:: DATASET EXCERPTS ::

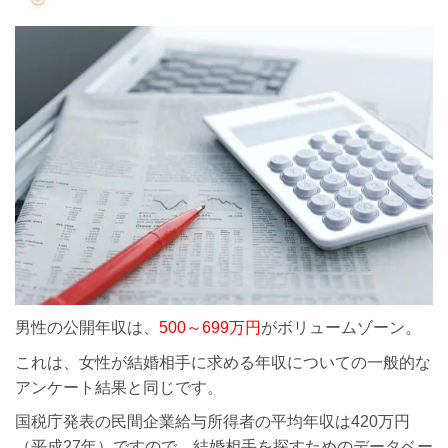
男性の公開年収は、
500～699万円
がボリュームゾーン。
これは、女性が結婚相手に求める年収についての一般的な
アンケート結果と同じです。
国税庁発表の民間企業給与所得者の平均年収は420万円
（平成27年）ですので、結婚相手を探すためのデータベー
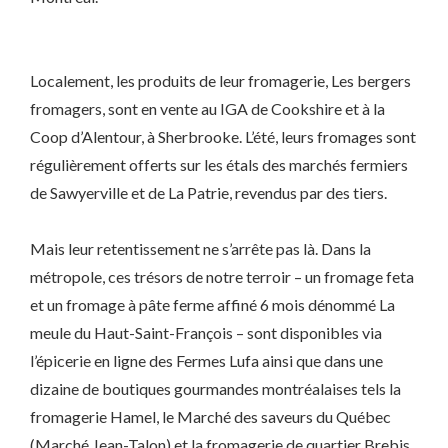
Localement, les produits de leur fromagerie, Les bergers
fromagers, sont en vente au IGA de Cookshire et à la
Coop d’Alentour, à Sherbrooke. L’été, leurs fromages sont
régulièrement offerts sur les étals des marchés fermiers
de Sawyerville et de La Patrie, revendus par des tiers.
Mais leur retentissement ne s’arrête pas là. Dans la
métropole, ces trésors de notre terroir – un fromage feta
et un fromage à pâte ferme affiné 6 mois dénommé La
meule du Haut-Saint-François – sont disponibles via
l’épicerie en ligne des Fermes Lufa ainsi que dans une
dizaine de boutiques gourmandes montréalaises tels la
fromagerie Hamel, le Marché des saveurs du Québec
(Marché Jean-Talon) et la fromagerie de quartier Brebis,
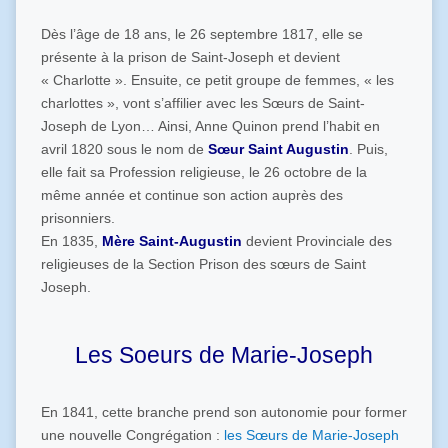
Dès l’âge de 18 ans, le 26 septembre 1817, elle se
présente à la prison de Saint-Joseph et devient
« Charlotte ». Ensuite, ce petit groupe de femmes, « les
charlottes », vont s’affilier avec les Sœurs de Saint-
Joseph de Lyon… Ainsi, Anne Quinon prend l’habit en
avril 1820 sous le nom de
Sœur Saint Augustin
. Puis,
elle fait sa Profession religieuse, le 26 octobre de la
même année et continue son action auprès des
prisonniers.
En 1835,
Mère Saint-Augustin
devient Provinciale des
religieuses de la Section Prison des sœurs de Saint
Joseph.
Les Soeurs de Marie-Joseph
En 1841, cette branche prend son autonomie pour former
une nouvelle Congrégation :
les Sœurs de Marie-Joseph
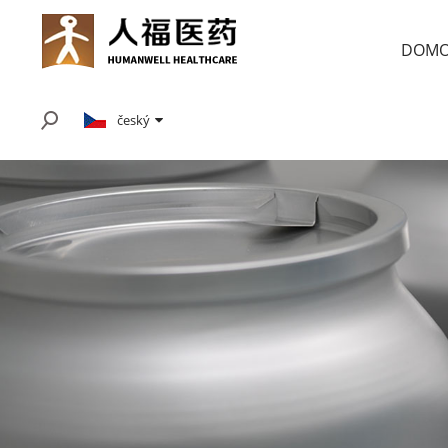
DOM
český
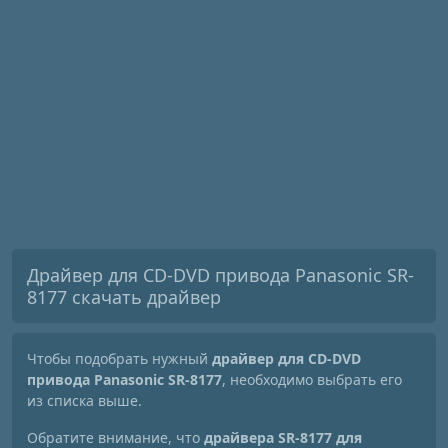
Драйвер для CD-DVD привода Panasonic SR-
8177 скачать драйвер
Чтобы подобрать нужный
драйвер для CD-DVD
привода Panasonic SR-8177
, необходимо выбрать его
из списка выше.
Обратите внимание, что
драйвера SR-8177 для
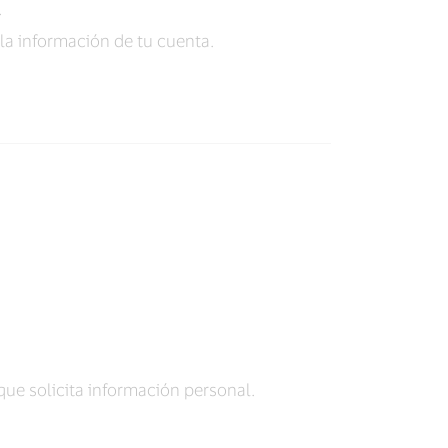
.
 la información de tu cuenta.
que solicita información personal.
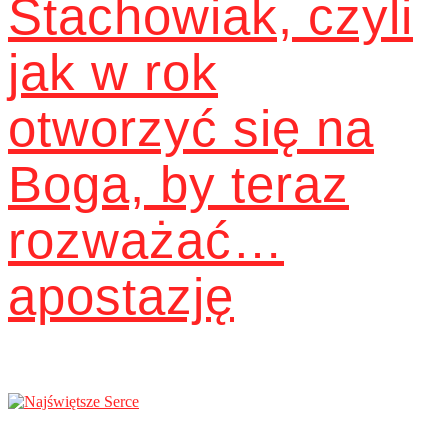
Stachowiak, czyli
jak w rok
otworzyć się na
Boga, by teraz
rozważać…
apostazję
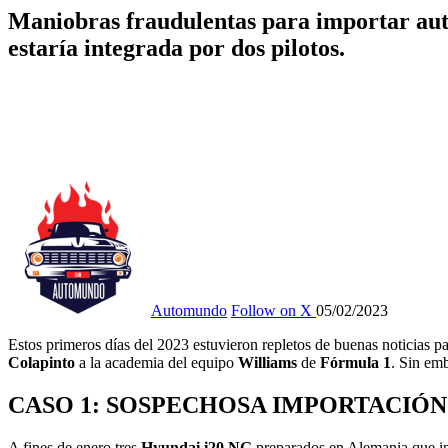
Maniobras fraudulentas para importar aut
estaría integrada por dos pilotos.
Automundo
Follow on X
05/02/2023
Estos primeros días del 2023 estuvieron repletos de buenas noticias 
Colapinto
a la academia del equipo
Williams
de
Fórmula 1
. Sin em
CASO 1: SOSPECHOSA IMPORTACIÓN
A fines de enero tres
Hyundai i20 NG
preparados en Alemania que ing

:::

[REQUEST] Copy out every line of text in the material above word for word, in the same order, leaving out the pictures.

[FINISHED TASK]
男性の公開年収は、
500～699万円
がボリュームゾーン。
これは、女性が結婚相手に求める年収についての一般的な
アンケート結果と同じです。
国税庁発表の民間企業給与所得者の平均年収は420万円
（平成27年）ですので、結婚相手を探すためのデータベー
Localement, les produits de leur fromagerie, Les bergers
fromagers, sont en vente au IGA de Cookshire et à la
Coop d’Alentour, à Sherbrooke. L’été, leurs fromages sont
régulièrement offerts sur les étals des marchés fermiers
de Sawyerville et de La Patrie, revendus par des tiers.
Mais leur retentissement ne s’arrête pas là. Dans la
métropole, ces trésors de notre terroir – un fromage feta
et un fromage à pâte ferme affiné 6 mois dénommé La
meule du Haut-Saint-François – sont disponibles via
l’épicerie en ligne des Fermes Lufa ainsi que dans une
dizaine de boutiques gourmandes montréalaises tels la
fromagerie Hamel, le Marché des saveurs du Québec
(Marché Jean-Talon) et la fromagerie de quartier Brebis,
Dès l’âge de 18 ans, le 26 septembre 1817, elle se
présente à la prison de Saint-Joseph et devient
« Charlotte ». Ensuite, ce petit groupe de femmes, « les
charlottes », vont s’affilier avec les Sœurs de Saint-
Joseph de Lyon… Ainsi, Anne Quinon prend l’habit en
avril 1820 sous le nom de
Sœur Saint Augustin
. Puis,
elle fait sa Profession religieuse, le 26 octobre de la
même année et continue son action auprès des
prisonniers.
En 1835,
Mère Saint-Augustin
devient Provinciale des
religieuses de la Section Prison des sœurs de Saint
Joseph.
Les Soeurs de Marie-Joseph
En 1841, cette branche prend son autonomie pour former
une nouvelle Congrégation :
les Sœurs de Marie-Joseph
DOM
český
Драйвер для CD-DVD привода Panasonic SR-
8177 скачать драйвер
Чтобы подобрать нужный
драйвер для CD-DVD
привода Panasonic SR-8177
, необходимо выбрать его
из списка выше.
Обратите внимание, что
драйвера SR-8177 для
.
 la información de tu cuenta.
que solicita información personal.
Stachowiak, czyli
jak w rok
otworzyć się na
Boga, by teraz
rozważać…
apostazję
Maniobras fraudulentas para importar aut
estaría integrada por dos pilotos.
Automundo
Follow on X
05/02/2023
Estos primeros días del 2023 estuvieron repletos de buenas noticias 
Colapinto
a la academia del equipo
Williams
de
Fórmula 1
. Sin em
CASO 1: SOSPECHOSA IMPORTACIÓN
A fines de enero tres
Hyundai i20 NG
preparados en Alemania que ing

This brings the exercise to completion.